If a block of data must be read from memory, a decision is first made 545 as to whether that particular memory address has been written to a memory buffer during this test execution 520. If a memory address has not been accessed (i.e., not written), the data is read from system memory 550. If the data block has been altered (i.e., written), then the data must be retrieved from the memory buffer 555. This decision process guarantees that the correct version of memory data is retrieved and that the contents of system memory are not changed. At the end of the test execution, the contents of the pseudo-registers and the memory buffer are kept for comparison as described below.
After the test execution 520 is complete, the verification execution path is started by copying the second copy of the CPU register contents 280 from step 505 back into the CPU registers 280. This is done to guarantee that the starting point for the verification path is the same as it was for the test path. Once the register contents are copied, verification execution 525 begins and the instructions within the original program code (e.g., hot path) are executed by the CPU 200. All memory reads and writes 560 and register reads and writes 570 are performed as during normal program execution. That is, no pseudo-registers or memory buffer is used in the verification execution 525. Verification execution 525 stops when the end of the code is reached. It should be noted that the decision points and bailout points described above in conjunction with FIG. 4 provide start and stop points to guarantee that the new code that is checked in the test execution 520 and the original code that is checked in the verification execution 525 begin and end at the same points in the original program.
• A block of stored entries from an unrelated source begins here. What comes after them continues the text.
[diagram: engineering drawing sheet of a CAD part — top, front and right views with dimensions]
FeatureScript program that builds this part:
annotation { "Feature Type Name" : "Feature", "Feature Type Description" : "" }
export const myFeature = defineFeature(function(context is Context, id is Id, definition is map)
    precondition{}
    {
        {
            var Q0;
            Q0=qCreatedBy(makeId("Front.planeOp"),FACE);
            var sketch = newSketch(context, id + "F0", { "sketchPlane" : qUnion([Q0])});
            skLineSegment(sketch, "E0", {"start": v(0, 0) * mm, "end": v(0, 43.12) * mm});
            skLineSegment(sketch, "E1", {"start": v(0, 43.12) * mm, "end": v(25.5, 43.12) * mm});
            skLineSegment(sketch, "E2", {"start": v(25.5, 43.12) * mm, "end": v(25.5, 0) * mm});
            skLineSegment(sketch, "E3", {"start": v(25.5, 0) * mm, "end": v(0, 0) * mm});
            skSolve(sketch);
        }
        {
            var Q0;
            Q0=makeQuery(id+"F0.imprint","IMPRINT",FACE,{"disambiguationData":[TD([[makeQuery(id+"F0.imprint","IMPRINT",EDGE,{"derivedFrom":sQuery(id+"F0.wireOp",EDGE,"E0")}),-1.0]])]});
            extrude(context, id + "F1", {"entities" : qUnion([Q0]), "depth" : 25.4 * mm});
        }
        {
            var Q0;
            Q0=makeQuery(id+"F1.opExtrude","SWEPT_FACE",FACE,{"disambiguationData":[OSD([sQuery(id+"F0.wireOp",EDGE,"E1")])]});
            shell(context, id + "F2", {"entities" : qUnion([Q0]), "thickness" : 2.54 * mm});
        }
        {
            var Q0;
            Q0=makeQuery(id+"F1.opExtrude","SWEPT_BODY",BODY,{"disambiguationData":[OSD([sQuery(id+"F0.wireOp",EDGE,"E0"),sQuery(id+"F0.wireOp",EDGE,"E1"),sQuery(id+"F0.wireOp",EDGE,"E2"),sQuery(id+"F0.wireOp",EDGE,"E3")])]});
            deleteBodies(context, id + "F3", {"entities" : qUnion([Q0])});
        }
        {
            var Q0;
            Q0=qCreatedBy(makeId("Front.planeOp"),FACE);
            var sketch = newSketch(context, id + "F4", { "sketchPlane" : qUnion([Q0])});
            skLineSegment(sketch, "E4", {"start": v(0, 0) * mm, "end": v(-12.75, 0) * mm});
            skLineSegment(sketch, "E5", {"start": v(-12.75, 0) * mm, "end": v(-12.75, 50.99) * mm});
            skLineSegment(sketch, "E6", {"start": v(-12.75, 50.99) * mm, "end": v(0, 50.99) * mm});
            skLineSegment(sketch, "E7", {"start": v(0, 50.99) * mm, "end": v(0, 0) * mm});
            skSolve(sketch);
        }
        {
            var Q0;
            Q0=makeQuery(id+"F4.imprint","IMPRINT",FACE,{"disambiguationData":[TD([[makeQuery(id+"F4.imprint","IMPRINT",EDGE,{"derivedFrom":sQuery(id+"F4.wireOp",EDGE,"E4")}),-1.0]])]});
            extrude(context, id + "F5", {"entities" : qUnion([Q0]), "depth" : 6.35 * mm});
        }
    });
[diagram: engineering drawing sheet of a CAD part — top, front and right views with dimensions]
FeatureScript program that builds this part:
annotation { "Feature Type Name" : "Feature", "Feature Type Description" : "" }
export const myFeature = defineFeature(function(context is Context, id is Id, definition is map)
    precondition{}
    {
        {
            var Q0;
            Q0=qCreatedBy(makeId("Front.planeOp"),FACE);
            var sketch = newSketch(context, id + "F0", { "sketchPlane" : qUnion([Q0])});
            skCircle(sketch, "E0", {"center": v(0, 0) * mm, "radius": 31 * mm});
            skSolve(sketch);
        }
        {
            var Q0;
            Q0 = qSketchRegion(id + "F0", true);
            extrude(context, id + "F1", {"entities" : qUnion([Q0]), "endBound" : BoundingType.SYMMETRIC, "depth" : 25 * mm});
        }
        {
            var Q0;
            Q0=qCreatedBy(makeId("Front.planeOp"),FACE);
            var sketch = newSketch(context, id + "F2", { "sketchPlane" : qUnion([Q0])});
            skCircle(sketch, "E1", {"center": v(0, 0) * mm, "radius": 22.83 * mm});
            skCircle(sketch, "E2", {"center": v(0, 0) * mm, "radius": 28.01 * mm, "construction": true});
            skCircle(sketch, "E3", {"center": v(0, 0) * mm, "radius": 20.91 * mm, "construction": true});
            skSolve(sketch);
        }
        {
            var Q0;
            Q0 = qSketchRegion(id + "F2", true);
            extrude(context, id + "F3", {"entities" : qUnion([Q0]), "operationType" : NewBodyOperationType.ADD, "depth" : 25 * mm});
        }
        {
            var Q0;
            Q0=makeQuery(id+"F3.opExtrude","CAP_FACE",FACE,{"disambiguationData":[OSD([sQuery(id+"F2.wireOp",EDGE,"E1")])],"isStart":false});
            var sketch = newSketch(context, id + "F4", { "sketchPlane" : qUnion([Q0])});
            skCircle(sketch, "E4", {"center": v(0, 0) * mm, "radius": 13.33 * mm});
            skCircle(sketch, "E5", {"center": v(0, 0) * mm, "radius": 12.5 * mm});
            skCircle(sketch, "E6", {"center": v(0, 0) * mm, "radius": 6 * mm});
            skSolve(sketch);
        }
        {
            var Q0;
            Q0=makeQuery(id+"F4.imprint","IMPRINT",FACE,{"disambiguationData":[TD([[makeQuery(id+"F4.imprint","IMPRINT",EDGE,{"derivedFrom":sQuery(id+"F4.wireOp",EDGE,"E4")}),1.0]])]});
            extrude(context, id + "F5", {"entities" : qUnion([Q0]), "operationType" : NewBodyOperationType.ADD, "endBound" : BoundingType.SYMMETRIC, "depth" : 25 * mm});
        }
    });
In accordance with the preferred embodiment, once the test and verification executions 520, 525 are completed, the contents of the memory buffer are compared with the contents of system memory 575 and the contents of the pseudo-registers are compared with the contents of the CPU registers 580. If all the values are the same, then the code creation process was successful and the program optimizer may then proceed. If the contents of the registers and memories are not equal, then the verification will indicate an error and the code will flagged as invalid.
The advantage to this method is that the IR and the translated code may be checked immediately after the code is created. Furthermore, if errors are generated, a system programmer will know which registers and memory locations were incorrect as well as what their correct values should be. The preferred embodiment therefore provides an efficient method of providing real-time debug information as well as preventing the incorporation of code that will lead to faulty results. Note also, that the above preferred embodiment may be implemented after an IR is created or after a translated piece of code is created. Thus, the debugger is fully capable of debugging any phase of the optimizer that produces an alternate representation of the original program code or a portion thereof.
The above discussion is meant to be illustrative of the principles and various embodiments of the present invention. Numerous variations and modifications will become apparent to those skilled in the art once the above disclosure is fully appreciated. For example, the description above included a test execution performed prior to a verification execution. It is entirely possible that the procedure be executed in reverse order with the verification execution path coming first. It is intended that the following claims be interpreted to embrace all such variations and modifications.